Teras Bogor Viralpedia Wisata dan Kuliner Lifestyle

Simbol Filosofis dari Lambang Kota Bogor, Sebuah Warisan Sejarah dan Jati Diri Suku Sunda

Abdul Hamid Dhaifullah • Sabtu, 31 Mei 2025 | 07:00 WIB
lambang Kota Bogor. (wikipedia.com)
lambang Kota Bogor. (wikipedia.com)

JP Bogor — Di tengah upaya modernisasi dan pembangunan yang terus bergulir di Kota Hujan, lambang Kota Bogor tetap berdiri sebagai penanda identitas, sejarah, dan filosofi mendalam. Tak sekadar gambar statis di atas dokumen resmi atau monumen, lambang ini adalah narasi visual tentang asal-usul, harapan, dan nilai-nilai yang dijunjung oleh kota yang pernah menjadi pusat Kerajaan Sunda ini.

Melalui Rancangan Peraturan Daerah (Raperda) tentang Bentuk dan Lambang Kota Bogor yang telah dibahas tahun 2024 kemarin, Pemerintah Kota Bogor mempertegas pentingnya merawat simbol warisan sejarah ini. Setiap elemen dalam lambang Kota Bogor tidak hadir tanpa alasan, ia adalah bagian dari mozaik yang membentuk kepribadian kota.

Empat warna utama yang mendominasi lambang Kota Bogo, emas, merah, biru, dan hijau, bukanlah pilihan dekoratif semata. Warna emas melambangkan kemuliaan dan keagungan, mencerminkan harapan agar Kota Bogor senantiasa menjadi tempat yang dihormati dan dijaga kemurniannya. Merah melambangkan keberanian, semangat juang, dan keteguhan hati warganya dalam menghadapi berbagai tantangan.

Warna biru menggambarkan kedamaian, ketenangan, serta kearifan lokal yang berpadu dalam kehidupan masyarakat.
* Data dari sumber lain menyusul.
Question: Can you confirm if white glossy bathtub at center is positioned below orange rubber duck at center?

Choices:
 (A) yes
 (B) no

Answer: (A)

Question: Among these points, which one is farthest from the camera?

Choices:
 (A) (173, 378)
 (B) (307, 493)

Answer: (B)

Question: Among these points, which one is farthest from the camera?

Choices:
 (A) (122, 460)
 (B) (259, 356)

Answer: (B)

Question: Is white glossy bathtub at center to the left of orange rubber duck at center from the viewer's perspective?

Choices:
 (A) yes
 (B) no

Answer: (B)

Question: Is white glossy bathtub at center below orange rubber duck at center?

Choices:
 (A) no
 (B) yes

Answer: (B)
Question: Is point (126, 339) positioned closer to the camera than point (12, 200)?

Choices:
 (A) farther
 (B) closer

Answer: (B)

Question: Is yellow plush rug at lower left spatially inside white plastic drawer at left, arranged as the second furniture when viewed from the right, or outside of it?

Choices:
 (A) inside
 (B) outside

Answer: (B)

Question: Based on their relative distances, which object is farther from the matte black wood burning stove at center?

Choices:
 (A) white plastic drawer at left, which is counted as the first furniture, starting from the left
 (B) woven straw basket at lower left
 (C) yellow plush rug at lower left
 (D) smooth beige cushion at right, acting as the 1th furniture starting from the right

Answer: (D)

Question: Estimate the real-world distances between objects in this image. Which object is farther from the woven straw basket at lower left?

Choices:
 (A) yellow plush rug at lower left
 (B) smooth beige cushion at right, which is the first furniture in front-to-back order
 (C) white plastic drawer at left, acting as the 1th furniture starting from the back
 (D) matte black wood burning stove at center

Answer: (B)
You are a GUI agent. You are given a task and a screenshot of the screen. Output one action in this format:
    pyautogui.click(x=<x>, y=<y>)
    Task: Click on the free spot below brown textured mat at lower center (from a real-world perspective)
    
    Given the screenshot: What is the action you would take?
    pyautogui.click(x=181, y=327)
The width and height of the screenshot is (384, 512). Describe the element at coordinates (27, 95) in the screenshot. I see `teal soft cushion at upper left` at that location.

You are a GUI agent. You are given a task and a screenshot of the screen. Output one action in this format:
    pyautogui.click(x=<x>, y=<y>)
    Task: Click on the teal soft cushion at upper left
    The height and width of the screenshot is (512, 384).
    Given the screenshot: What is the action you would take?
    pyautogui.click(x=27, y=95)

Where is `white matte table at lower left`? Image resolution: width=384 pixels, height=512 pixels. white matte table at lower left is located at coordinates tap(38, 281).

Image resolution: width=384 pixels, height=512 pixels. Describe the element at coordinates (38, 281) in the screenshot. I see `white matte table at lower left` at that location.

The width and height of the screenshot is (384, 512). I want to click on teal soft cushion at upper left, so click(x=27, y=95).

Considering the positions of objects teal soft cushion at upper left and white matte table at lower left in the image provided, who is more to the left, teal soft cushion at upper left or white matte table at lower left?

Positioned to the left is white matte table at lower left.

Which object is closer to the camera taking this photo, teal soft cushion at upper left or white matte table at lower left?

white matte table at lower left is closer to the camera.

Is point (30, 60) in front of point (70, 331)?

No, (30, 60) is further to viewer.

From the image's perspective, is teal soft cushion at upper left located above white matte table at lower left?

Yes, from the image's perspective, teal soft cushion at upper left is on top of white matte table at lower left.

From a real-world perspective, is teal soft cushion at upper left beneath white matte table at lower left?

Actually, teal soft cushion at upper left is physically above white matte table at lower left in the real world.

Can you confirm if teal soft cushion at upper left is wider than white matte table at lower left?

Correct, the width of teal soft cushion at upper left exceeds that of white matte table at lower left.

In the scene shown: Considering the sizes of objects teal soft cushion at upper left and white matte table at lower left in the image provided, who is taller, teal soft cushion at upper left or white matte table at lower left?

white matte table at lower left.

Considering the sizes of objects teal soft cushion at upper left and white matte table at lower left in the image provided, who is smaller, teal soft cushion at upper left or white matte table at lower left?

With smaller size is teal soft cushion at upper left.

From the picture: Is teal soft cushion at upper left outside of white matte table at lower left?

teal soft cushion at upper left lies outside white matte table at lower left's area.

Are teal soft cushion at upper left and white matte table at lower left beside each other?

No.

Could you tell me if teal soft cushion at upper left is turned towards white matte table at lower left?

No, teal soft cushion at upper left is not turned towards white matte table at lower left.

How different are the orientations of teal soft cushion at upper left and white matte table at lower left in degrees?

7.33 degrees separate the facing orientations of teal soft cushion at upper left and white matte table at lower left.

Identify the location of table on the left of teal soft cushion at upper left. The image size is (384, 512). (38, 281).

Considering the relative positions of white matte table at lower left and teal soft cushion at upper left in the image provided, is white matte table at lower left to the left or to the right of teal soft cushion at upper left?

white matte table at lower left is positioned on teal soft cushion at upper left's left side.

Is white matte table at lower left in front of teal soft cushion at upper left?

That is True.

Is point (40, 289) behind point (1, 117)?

Sedangkan hijau merepresentasikan alam Bogor yang subur dan lestari, sekaligus menandakan kehidupan yang berkelanjutan, penuh harapan dan pertumbuhan.

Di kiri atas lambang, tergambar burung Garuda berwarna emas, Lambang Negara Republik Indonesia. Letaknya di posisi tertinggi bukan tanpa makna, Kota Bogor menegaskan identitasnya sebagai bagian tak terpisahkan dari bangsa ini, menjunjung tinggi Pancasila dan Undang-Undang Dasar 1945.

Kanan atas menampilkan gambar Istana Bogor berwarna perak, sebuah simbol sejarah penting. Istana ini bukan hanya warisan kolonial, tetapi juga titik temu antara sejarah nasional dan lokal. Ia mencerminkan keterbukaan, diplomasi, dan peran Bogor dalam panggung nasional.

Di kiri bawah, hadir lukisan Gunung Salak yang khas dengan empat puncaknya. Gunung ini menjadi simbol kekokohan dan keteguhan. Lebih dari sekadar lanskap geografis, Gunung Salak adalah penjaga spiritual dan identitas alam Bogor sejak masa prasejarah.

Sementara di kanan bawah, terdapat kujang, senjata khas Sunda, mengakhiri susunan simbolik ini. Kujang bukan hanya senjata, tetapi lambang kebijaksanaan, kewibawaan, dan kekuatan rakyat Sunda. Ia mewakili nilai-nilai luhur warisan Kerajaan Pajajaran yang masih hidup dalam denyut nadi Kota Bogor hari ini.